• [WORK INSTRUCTION]: Extract and copy exactly the lines of the material beginning with the line containing "# test_employees" and continuing through the line containing "https://string-functions.com/countsubstrings.aspx".

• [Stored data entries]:
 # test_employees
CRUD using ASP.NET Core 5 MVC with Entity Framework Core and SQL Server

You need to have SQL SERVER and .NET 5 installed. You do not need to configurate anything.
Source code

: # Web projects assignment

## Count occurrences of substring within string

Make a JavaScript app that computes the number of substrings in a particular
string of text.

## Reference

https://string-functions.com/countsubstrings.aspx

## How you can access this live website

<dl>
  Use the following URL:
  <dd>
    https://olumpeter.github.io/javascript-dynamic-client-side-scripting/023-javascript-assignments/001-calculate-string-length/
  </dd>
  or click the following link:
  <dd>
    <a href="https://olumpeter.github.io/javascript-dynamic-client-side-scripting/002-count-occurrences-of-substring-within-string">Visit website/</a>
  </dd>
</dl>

* * *

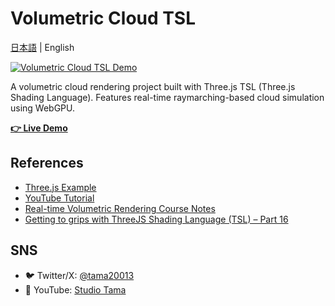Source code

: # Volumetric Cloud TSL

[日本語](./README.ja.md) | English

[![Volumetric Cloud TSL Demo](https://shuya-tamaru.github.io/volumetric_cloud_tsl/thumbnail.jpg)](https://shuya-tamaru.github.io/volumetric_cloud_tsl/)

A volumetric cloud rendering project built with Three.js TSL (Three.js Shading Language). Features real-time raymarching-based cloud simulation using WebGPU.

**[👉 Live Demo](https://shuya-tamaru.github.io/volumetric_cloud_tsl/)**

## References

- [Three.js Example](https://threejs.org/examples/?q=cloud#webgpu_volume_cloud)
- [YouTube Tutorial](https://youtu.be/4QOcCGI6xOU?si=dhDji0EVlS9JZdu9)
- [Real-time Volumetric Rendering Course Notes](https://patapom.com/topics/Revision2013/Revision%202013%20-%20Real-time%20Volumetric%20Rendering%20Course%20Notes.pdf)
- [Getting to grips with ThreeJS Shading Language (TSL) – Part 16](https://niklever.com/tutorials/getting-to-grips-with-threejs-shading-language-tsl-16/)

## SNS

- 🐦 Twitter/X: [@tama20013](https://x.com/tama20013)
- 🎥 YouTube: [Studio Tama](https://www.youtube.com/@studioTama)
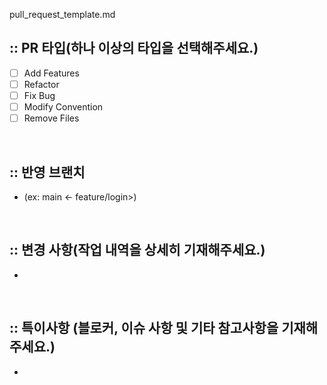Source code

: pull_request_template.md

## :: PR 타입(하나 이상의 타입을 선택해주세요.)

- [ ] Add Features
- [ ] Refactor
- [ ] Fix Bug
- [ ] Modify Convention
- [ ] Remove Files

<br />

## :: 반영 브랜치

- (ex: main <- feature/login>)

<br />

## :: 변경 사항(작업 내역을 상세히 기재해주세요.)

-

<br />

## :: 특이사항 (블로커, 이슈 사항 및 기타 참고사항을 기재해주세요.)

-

• [EXPECTED OUTPUT]:
 # test_employees
CRUD using ASP.NET Core 5 MVC with Entity Framework Core and SQL Server

You need to have SQL SERVER and .NET 5 installed. You do not need to configurate anything.
Source code

: # Web projects assignment

## Count occurrences of substring within string

Make a JavaScript app that computes the number of substrings in a particular
string of text.

## Reference

https://string-functions.com/countsubstrings.aspx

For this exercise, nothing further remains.